### Exercise brief:
Print every line of the data below, unchanged and in the same order.

Collected data entries:
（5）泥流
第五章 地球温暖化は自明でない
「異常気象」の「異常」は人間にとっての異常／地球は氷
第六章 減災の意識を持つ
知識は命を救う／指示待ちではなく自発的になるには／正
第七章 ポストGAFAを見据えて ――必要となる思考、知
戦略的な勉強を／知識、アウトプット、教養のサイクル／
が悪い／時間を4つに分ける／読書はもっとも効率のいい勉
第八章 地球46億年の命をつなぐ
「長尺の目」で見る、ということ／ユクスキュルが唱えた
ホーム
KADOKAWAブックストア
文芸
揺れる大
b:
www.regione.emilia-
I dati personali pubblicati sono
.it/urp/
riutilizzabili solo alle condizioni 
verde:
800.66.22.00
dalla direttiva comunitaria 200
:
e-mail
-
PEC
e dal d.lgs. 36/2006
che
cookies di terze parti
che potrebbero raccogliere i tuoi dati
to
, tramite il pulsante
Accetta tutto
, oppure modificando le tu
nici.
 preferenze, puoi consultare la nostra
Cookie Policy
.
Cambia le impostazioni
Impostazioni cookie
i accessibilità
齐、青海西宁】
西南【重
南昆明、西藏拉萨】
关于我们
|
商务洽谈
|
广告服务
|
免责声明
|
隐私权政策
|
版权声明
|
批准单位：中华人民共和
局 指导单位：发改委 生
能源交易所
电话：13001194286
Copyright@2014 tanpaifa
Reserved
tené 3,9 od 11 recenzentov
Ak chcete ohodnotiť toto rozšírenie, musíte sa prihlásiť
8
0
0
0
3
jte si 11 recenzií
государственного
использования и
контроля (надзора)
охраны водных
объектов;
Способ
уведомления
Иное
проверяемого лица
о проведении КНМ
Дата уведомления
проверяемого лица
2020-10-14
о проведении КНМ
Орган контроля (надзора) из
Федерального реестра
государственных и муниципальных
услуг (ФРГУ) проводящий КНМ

### Result:
（5）泥流
第五章 地球温暖化は自明でない
「異常気象」の「異常」は人間にとっての異常／地球は氷
第六章 減災の意識を持つ
知識は命を救う／指示待ちではなく自発的になるには／正
第七章 ポストGAFAを見据えて ――必要となる思考、知
戦略的な勉強を／知識、アウトプット、教養のサイクル／
が悪い／時間を4つに分ける／読書はもっとも効率のいい勉
第八章 地球46億年の命をつなぐ
「長尺の目」で見る、ということ／ユクスキュルが唱えた
ホーム
KADOKAWAブックストア
文芸
揺れる大
b:
www.regione.emilia-
I dati personali pubblicati sono
.it/urp/
riutilizzabili solo alle condizioni 
verde:
800.66.22.00
dalla direttiva comunitaria 200
:
e-mail
-
PEC
e dal d.lgs. 36/2006
che
cookies di terze parti
che potrebbero raccogliere i tuoi dati
to
, tramite il pulsante
Accetta tutto
, oppure modificando le tu
nici.
 preferenze, puoi consultare la nostra
Cookie Policy
.
Cambia le impostazioni
Impostazioni cookie
i accessibilità
齐、青海西宁】
西南【重
南昆明、西藏拉萨】
关于我们
|
商务洽谈
|
广告服务
|
免责声明
|
隐私权政策
|
版权声明
|
批准单位：中华人民共和
局 指导单位：发改委 生
能源交易所
电话：13001194286
Copyright@2014 tanpaifa
Reserved
tené 3,9 od 11 recenzentov
Ak chcete ohodnotiť toto rozšírenie, musíte sa prihlásiť
8
0
0
0
3
jte si 11 recenzií
государственного
использования и
контроля (надзора)
охраны водных
объектов;
Способ
уведомления
Иное
проверяемого лица
о проведении КНМ
Дата уведомления
проверяемого лица
2020-10-14
о проведении КНМ
Орган контроля (надзора) из
Федерального реестра
государственных и муниципальных
услуг (ФРГУ) проводящий КНМ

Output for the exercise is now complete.